■ **Task to carry out**
Set out the lines of every record below as a numbered list, leaving out blank lines and the pictures.

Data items
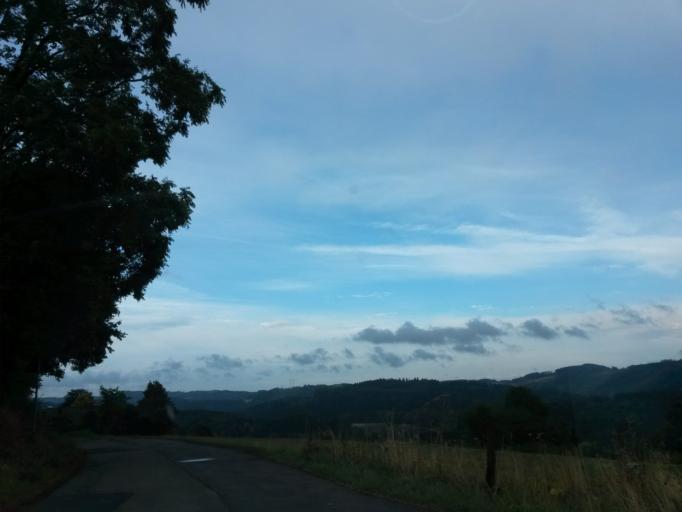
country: DE
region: North Rhine-Westphalia
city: Bergneustadt
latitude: 51.0446
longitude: 7.6171
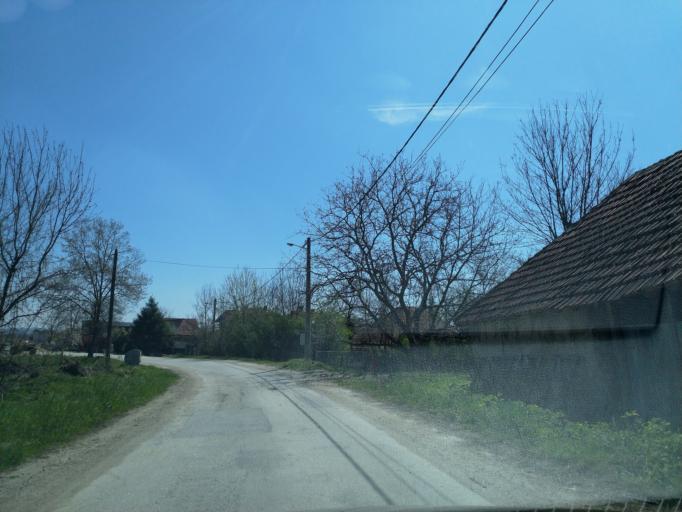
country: RS
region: Central Serbia
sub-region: Sumadijski Okrug
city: Batocina
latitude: 44.1486
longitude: 21.0671
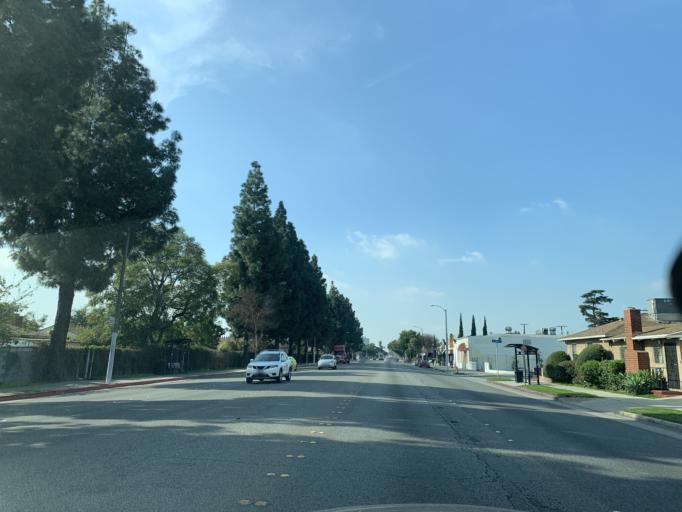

■ **Correct answer**
1. country: DE
2. region: North Rhine-Westphalia
3. city: Bergneustadt
4. latitude: 51.0446
5. longitude: 7.6171
6. country: RS
7. region: Central Serbia
8. sub-region: Sumadijski Okrug
9. city: Batocina
10. latitude: 44.1486
11. longitude: 21.0671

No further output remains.